In the beginning was the kitchen, the porcelain table, the pulley, and most of all, the scars. They were the key piece in a jigsaw he’d been trying to put together ever since he could remember and that was ever since his mother died, because everything before that night when the troopers came...
“Mr. Fuller, I think you better sit down,” said the big blond one with white lashes and eyes like washed sapphires.
They’d all sat, except Adam. He didn’t remember not sitting because his sentient life began when the big blond said, “She is dead, sir. I’m sorry... that intersection out on six by the dairy... should be a stoplight there. Guess there will be after this. Mr. Fuller, I think you better sit down.”
And Adam came to like Snow White coughing up the chunk of poisoned apple and found himself at the living room window looking out on Barracks Lane at the troopers’ cruiser. It was lit up like a spaceship on wheels with radio static coming out in bursts. It was a spectacular sight and he hoped Tommy Van Damm across the street could see it parked in front of his house.
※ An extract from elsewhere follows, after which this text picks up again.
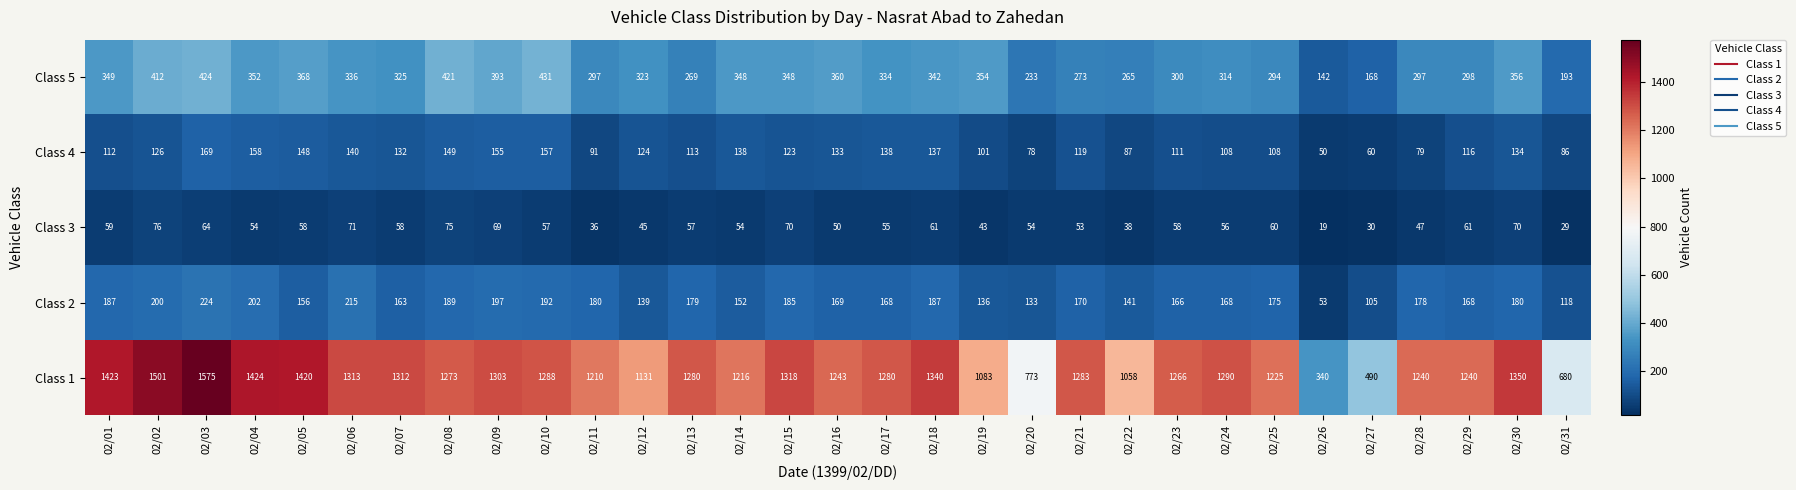

What is the difference between the second highest and minimum values in the Class 5 series?

282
“It was instantaneous,” the trooper was saying over Mike’s sobbing. “She didn’t know what hit her.”
Everything before that night was a soft, gray, impenetrable haze. He had come to at the word, dead, at the age of nine, with a belly full of scars he didn’t know how he’d gotten and emotions that ran the gamut from fear to fear. Until he’d looked up at that pulley and felt sheer, devouring, murderous horror. So the pulley was one more piece he couldn’t fit... but she could.